A friend admitted, shortly after meeting me, that my accent was a ‘surprise’ to him – not what he’d ‘expected’ from what he knew of me.
But, truthfully, accent is thorny. Accent is really not neutral. Accent brings bin bags full of social and cultural assumptions: of class; of region; of socio-economic status; of ethnicity and of religion. Accent is taken as a signifier – of power and wealth and intelligence (or their absence).
And unlike gender and race and religion and disability there are none of the statutory prohibitions or moral, social or cultural controls inhibiting our prejudices.
A strong ‘regional’ or ethnic accent may inhibit access to at least some of ‘the professions’; prevent you from reaching the upper eschelons of the professions or limit the career doors that open to you. It may be the reason you didn’t get that flat you wanted to rent or that promotion. Though of course, this can cut both ways. I can think of a few situations where I wouldn’t want to speak what used to be called ‘BBC English’ or ‘received pronunciation’ (RP) – doing a Social Work visit in an area of poverty and deprivation, for instance.

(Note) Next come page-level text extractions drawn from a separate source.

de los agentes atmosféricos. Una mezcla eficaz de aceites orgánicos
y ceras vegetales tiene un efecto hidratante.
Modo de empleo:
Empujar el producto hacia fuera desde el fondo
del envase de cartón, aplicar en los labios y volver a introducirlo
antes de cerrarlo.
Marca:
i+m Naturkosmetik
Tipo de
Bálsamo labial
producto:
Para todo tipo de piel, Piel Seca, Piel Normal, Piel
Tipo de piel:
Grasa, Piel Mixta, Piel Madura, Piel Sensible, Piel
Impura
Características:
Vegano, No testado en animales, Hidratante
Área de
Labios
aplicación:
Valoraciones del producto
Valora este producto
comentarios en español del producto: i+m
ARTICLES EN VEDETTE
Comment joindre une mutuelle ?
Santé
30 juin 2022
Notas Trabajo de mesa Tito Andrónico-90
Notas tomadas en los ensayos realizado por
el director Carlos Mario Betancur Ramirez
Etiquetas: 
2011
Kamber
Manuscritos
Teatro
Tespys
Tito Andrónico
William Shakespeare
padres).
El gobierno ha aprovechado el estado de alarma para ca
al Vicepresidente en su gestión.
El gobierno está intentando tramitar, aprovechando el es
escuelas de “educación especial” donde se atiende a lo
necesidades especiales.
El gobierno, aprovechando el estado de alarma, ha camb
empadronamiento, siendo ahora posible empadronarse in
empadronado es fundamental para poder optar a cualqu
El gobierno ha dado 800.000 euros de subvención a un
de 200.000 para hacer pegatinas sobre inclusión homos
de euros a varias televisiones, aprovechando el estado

It wasn’t until I studied English Language during my first degree that I realised – in common with the vast majority – I had several speech ‘registers’ and that I would slip between them depending on my audience. At least two-thirds on my undergraduate course were the children of the middle classes – their birth accents were shaped by private schools and money. But two or three admitted that they adopted street and slang when they wanted to feel ‘cool’… Course Director and departmental head, Professor Samuels was just fascinated by language. Our lazy glottal stops, the out of place plosives and fricatives that many of our teachers had tried to eradicate, were signposts on a roadmap of accent and dialect to him. He opened our eyes to the beauty of our ability to slip between the heavily accented and often dialect-laden language we used with those who shared family or village or school and the smoother, less relaxed, more ‘formal’ language we might use, for example, with our University teachers. I remember that he was showing off speak to me and I’ll tell you where you come from and pin-pointed my Shotts origins right away. How much I resented this at the time.
At Uni I tended to keep my mouth shut. If I spoke more than twice during tutorials in 1st and 2nd year that would be generous.This was the self-conscious ‘ashamed and embarrassed’ phase. This phase would probably have happened anyway. If not about the way I spoke, it would’ve been about the size of my nose or my fat thighs or something.
Then I went through an angry phase.
It’s communication, stupid! Could you understand me? Yes. So shut the f* up!
All the time my Mother noticed the subtle language changes and ‘approved’. Which annoyed me even more for my brother and I had laughed at the way in which we were exhorted by our Mother and by school teachers to ‘speak properly’. We had laughed but acknowledge the damage it sometimes did us – bullied by peers if we adopted ‘proper English’ and thumped by Mother if we lapsed.
It is about our ability to communicate. But the way we speak communicates much more about us than the meaning of the words we say.
I was out on Friday night with two friends. Maisie’s is a comfortably rough wee local. I know most of the folk who drink in it and they know me – usually as ‘Megan’s Mum’ or ‘Lewis’ Mum’. I was talking to Meg – she was working behind the bar – when one guy interjected like he was accusing me: Wer dae ewe cum fae? Ewir no fae roon here.
Meg says I gave him a look that would’ve frozen his gonads before saying: Whit? Whit ewe talkin’ aboot? Whit the fuk his it tae dae wi’ ewe anywi? He shuffled off. She laughed. And we resumed our softer speech, fully-present vowels and consonant-richer language just different from the language he and I had used on one another.
Perhaps it’s the case that there’s a time and place for everything.
I’m aware that my own children fully enunciate many words whose vowels and consonants would run and blend in the language I grew up speaking. Though I’m also aware that they too change depending on their audience. Their language being part-cost of the membership of that particular friendship group – or simply related to their age.
As for my Mum and Dad – over the years their own language has slipped back into the sturdy nursery of their childhood. Stolidly Lanarkshire in pronunciation. They speak West Central Scottish and reveal their age in their continued use of dialect words and phrases.
Some of my favourites:
Duntit – meaning bumped into and bashed
thole – meaning ‘suffer stoically’ or ‘put up with’ or ‘endure’
‘away fur a wee daunder’ – meaning to go for a largely aimless wander somewhere
craitur – probably ‘creature’ but it’s more than that – it can refer to appearance as in ‘pair craitur’ (poor creature) and also to nature or personality (pejorative).
stoorie – meaning ‘dusty’ but so much more satisfying an adjective
reekin’ – meaning smells not good
sheuch – meaning the street gutter
ingon – sounds like ingot – but means ‘onion’
dreich – best of all, this word refers to a grey damp washed-out drab day…
(I’ll attach a video of the words being spoken later?)
So, does it matter? How we speak? If we are understood? Or does the way we speak truly reveal us to our audience? Exposing us to prejudice and assumption – the most innocuous of which still revealing so much about the way in which our society works.